Harter Machtkampf im Capitol

Im US-Kongress eskaliert der Streit um das „Filibuster“, jenen traditionsreichen Geschäftsordnungstrick, der der jeweiligen Minderheit Blockademöglichkeiten einräumt

WASHINGTON taz ■ Im US-Kongress tobt seit Donnerstag der wichtigste Machtkampf in Präsident Bushs zweiter Amtszeit. Innerhalb der nächsten Tage soll im Senat über zwei von insgesamt zehn von der Opposition bislang blockierten Kandidaten Bushs für Bundesberufungsgerichte abgestimmt werden. Die Demokraten drohen, die in ihren Augen ultrakonservativen Richter erneut durchfallen zu lassen. Für diesen Fall drohen die Republikaner wiederum, das bislang geltende Abstimmungsverfahren zu ändern, woraufhin die Demokraten die Arbeit im Parlament zum völligen Stillstand bringen wollen.
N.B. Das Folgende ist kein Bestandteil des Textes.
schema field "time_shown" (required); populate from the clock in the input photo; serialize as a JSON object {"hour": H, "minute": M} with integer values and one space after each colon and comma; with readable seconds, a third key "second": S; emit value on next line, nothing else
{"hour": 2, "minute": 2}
Gegenwärtig kann die Opposition im Senat mittels „Filibuster“ Nominierungen des Präsidenten blockieren. Das Verfahren bezeichnet eine Dauerdebatte mit dem Ziel, ein Votum zu verhindern. Bislang kann nur eine Mehrheit von 60 der insgesamt 100 Senatoren ein Ende der Debatte beschließen. Die Republikaner verfügen jedoch nur über 55 Sitze. Jetzt wollen nun die Geschäftsordnung für Richternominierungen ändern – ein Ansinnen, dass von den Demokraten als Machtmissbrauch schärfstens verurteilt wird.

Blind gegenüber der Warnung, der Präzedenzfall könnte auch einmal sie selbst treffen, sollten sich die Mehrheitsverhältnisse im Kongress ändern, betrachtet die republikanische Führung im Kongress das Filibuster als ein Hindernis auf dem Weg zu uneingeschränkter Macht. Die seit den Gründungstagen bestehende Regel war jedoch als Instrument gedacht, der Minderheit ein Mitspracherecht einzuräumen.

Die Republikaner, die einst 70 von Bill Clinton vorgeschlagene Richter verhinderten, werfen der Opposition vor, dieses Instrument zu missbrauchen. Der Tonfall der Debatte zielt weit unter die Gürtellinie. So bezichtigt der republikanische Fraktionschef Bill Frist die Demokraten, „die nominierten Richter töten und vernichten zu wollen“.

Der Grund, warum der Streit um die Besetzung von Bundesrichterpositionen so eskaliert ist: Viele brisante Fragen werden nicht mehr vom Parlament, sondern von Gerichten entschieden. Beide Parteien betrachten das Justizsystem daher als erste Frontlinie im Kulturkampf um Themen wie Abtreibung, Sterbehilfe oder Home-Ehe.

Zwar suchen moderate Senatoren aus beiden Lagern seit Tagen einen Kompromiss, um den Showdown zu verhindern – bislang jedoch ohne Erfolg. Beide Parteiführungen stehen unter massivem Druck ihrer einflussreichsten Wählergruppen, keine Schwäche zu zeigen.

Aus dem Weißen Haus kommen ebenfalls keine Signale zum Einlenken. Bush nimmt in Kauf, dass Vorhaben wie die Reform der Rentenversicherung vollends blockiert werden. Er scheint bereit, diesen Preis zu zahlen, um ein höheres Ziel zu erreichen: konservative Richter auf demnächst im Obersten Gerichtshof vakant werdenden Posten durchzusetzen. Diese könnten die Balance zu Gunsten der Konservativen kippen und die politische Landschaft in den USA auf Jahrzehnte beeinflussen.